Тут из свиты выдвинулся важный по виду сановник, разодетый в шелка, с выбритыми висками и укладкой волос на затылке.
- Именно так происходит акт творчества,- заявил он.- В древних книгах его называют вдохновением, фэнь. В этот миг душа приближается к Небу и познает Дэ, форму всех форм.
Это был придворный поэт-теоретик.
- Значит,- сказал царь Бей-шеню, - ты и есть настоящий поэт. Поедим с нами во дворец. Ты будешь, сам не замечая, слагать стихи, а потом записывать их и читать нам. У нас есть поэты, пишущие стихи, которые стихами вовсе не являются, но нет такого, кто сочинял бы их, сам того не замечая.
- Государь, позвольте мне остаться дома. Родина человека не там, где ему лучше, но там, где его мать.

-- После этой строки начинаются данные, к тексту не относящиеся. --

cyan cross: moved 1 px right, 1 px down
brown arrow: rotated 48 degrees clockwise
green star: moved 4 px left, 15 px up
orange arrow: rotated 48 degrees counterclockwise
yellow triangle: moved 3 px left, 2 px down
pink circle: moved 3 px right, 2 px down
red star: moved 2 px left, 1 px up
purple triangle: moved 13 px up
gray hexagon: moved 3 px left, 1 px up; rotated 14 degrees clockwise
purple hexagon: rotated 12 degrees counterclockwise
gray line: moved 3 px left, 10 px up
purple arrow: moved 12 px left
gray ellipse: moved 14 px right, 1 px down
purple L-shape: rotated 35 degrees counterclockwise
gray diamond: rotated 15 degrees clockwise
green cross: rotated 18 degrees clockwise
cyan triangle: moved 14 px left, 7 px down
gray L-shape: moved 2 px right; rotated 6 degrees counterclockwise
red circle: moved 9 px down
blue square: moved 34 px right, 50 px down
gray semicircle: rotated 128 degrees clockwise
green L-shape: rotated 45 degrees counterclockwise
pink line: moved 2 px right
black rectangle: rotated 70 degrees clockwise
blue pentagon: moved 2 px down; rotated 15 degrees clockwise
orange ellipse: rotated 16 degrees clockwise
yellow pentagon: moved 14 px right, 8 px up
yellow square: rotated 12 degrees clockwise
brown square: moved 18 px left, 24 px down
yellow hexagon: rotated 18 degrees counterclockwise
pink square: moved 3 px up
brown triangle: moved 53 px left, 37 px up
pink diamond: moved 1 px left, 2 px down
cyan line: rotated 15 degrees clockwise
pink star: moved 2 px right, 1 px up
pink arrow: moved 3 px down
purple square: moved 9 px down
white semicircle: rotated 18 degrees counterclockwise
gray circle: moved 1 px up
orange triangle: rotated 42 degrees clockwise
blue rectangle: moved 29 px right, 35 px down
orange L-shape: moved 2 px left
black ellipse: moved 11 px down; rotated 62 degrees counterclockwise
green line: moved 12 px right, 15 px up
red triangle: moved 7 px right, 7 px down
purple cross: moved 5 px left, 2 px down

Придворные рассмеялись, сочтя юношу ловким вымогателем, а правитель с улыбкой произнес:
- Твоя сыновняя почтительность достойна уважения. Наш дворец огромен. Ты сможешь взять туда и свою мать.
- Я не смогу взять ее уже никуда, - ответил Бей-шень. - Но если бы вы действительно смогли помочь мне, то я отдал бы вам взамен все. Не только мой плач, который вы называете стихами, но и жизнь, оставив себе ровно столько, сколько было бы дано моей матери.
Царь нахмурился и хотел было рассердиться, но вспомнил, что благородному владыке не пристало поддаваться простолюдному гневу, и взглянул на своего главного советника – астролога и законника. На голове у него была круглая шапка – в знак того, что он овладел коловращением бытия, на ногах – квадратная обувь, как у человека, познавшего четыре стороны света, а на поясе висели семь нефритовых подвесок – по числу частей гармонии.